Pell and associated Pell braid sequences as GCDs of sums of $k$ consecutive Pell, balancing, and related numbers

TL;DR

This paper investigates the GCDs of sums of $k$ consecutive terms from six well-known sequences, providing explicit formulas and revealing their connection to Pell braid sequences, with additional insights on squared sums and open problems.

Contribution

It offers explicit closed-form formulas for GCDs of sums of consecutive terms across six sequences and links these GCDs to Pell braid sequences, advancing understanding of their algebraic structure.

Findings

Closed-form formulas for GCDs of sums of $k$ consecutive terms.

Representation of GCDs as Pell braid sequences.

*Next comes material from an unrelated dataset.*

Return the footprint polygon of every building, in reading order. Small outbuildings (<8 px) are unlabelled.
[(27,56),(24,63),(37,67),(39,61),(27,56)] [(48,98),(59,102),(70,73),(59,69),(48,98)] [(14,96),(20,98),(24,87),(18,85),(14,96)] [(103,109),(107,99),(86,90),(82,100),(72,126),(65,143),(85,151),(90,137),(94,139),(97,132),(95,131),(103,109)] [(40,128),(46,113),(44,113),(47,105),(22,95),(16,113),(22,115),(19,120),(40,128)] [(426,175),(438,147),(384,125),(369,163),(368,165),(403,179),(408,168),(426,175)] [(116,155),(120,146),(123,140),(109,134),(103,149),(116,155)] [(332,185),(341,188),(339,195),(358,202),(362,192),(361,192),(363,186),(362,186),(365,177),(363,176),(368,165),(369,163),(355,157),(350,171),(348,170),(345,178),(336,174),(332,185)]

Partial results and open questions on squared sums.

Abstract

We consider the greatest common divisor (GCD) of all sums of $k$ consecutive terms of a sequence $(S_n)_{n\geq 0}$ where the terms $S_n$ come from exactly one of following six well-known sequences' terms: Pell $P_n$, associated Pell $Q_n$, balancing $B_n$, Lucas-balancing $C_n$, cobalancing $b_n$, and Lucas-cobalancing $c_n$ numbers. For each of the six GCDs, we provide closed forms dependent on $k$. Moreover, each of these closed forms can be realized as braid sequences of Pell and associated Pell numbers in an intriguing manner. We end with partial results on GCDs of sums of squared terms and open questions.